Haydn must have agreed with the composition of his masterpiece we just heard, “The heavens are telling the glory of God.” We might hear the beauty of his masterpiece, but it will never fully convey all of what heaven and earth sing on a daily basis of God’s greatness. “The heavens are telling… the firmament proclaims… Day to day pours forth speech…”

And then the astonishing, culture-overturning image of the law is given to us as a gift from God: “More to be desired are they than gold, even much fine gold.” Gold is what investors rush to in times of crisis; gold is what we believe will purchase the good life and security. But the Law is even better. As Tolkien’s wise old Gandalf would remind us, “All that glitters is not gold.”

The psalter moves from praising God, rejoicing in the law and then closes with what is known as the preachers’ prayer, “may the words of my mouth and meditations of my heart be acceptable in they sight.” This prayer is not to be limited to preachers or just a Sabbath. We all are to pray this to guide our decisions in how to live, acknowledging God’s sovereignty and laws.

When we read this dark parable among all the teachings, hymns and stories of scripture, like the dark glass it sits next to those bright or clear in our stained glass windows, we can see and learn the long narrative in which God comes to us with grace.

The landowner did not, as the Pharisee thought, come to kill those who had broken their promises or rejected the servants and son. God’s son came for everyone, suffered and died, but was raised to new life, calling for them and us to live a life devoted to and accepted by God.

Where do we find ourselves in this modern day allegory? I can relate to the paid religious leaders, easily slipping into my interpretation of the laws, losing sight of how wide, how inclusive God can be. Forgetting to honor and care for all people as God calls.

Perhaps I can also find myself in the place of the new tenants, who cares for the vineyard in a new covenant, honoring all people, not choosing to live for common culture but for the promises made real in Christ.

The son rejected goes on to do something amazing. Jesus sets a table and invites us to be at one with him in a simple meal as he did centuries ago and also today. “Do this in remembrance” is a command we receive in the three synoptic gospels and Paul’s letters with great emphasis on the “do this.” Bless, break and share bread. Pour out a cup from the vineyard and share it. Remember with your whole body.

Communion is about reorienting ourselves as recipients of God’s grace through Christ, placing God again at the center of our lives. We may drift to believe, as the Pharisees, that God is distant, uninvolved in our lives, yet we are invited to act and in our physical act, for our body and our mind, to remember Jesus’ love poured out for us. Find yourself and your salvation in God through Christ. Amen.




[1] David Schoenbrod. “The Yellow Brick Beltway,” The Wall Street Journal. (Dow Jones Company, 11/27/1998. Page A10)

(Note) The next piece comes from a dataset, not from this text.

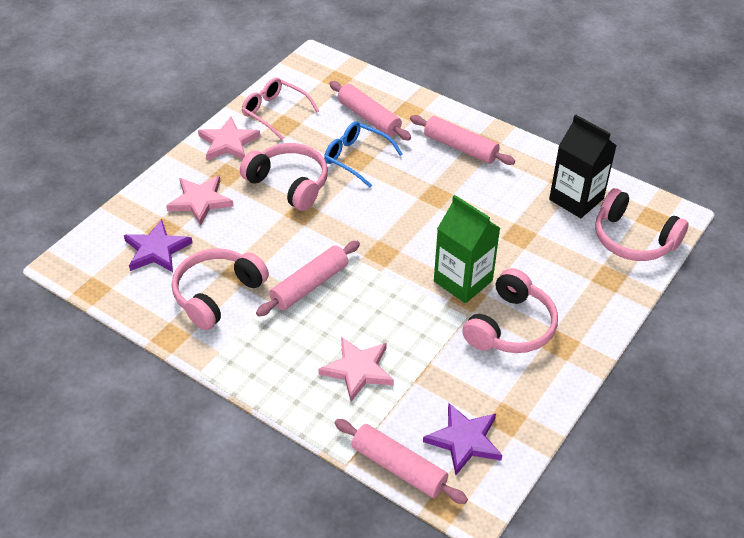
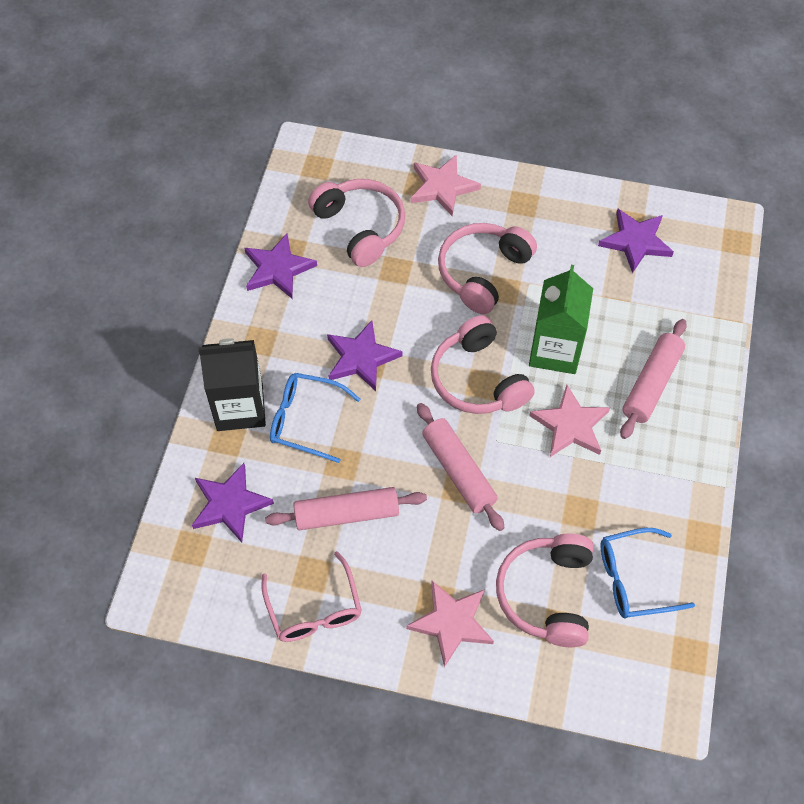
blue glasses: [324,121,403,188] = 1 -> [270,373,360,463] [601,528,695,619] = 2
pink rolling pin: [256,241,360,316] [329,81,411,140] [335,419,468,504] [410,115,515,165] = 4 -> [265,487,427,530] [417,403,504,531] [620,319,687,439] = 3
purple star: [124,219,192,272] [423,403,502,475] = 2 -> [192,463,274,542] [244,233,317,298] [327,320,402,391] [598,209,674,273] = 4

[2] John de Grunchy. Led Into Mystery: Faith Seeking Answers in Life and Death. (London: SCM Press, 2013 42)

[3] Barbara Reid. Parables for Preachers. (Collegeville, MD: Liturgical Press. 114)

[4] Jonathan Sachs. Europe’s Scary New Anti-Semitism. (The Dow Jones Publishing Co.: The Wall Street Journal. October 4-5, 2014) C3.

[5]C. S. Lewis, Reflections on the Psalms (New York: Harcourt, Brace, and Company, 1986), 63.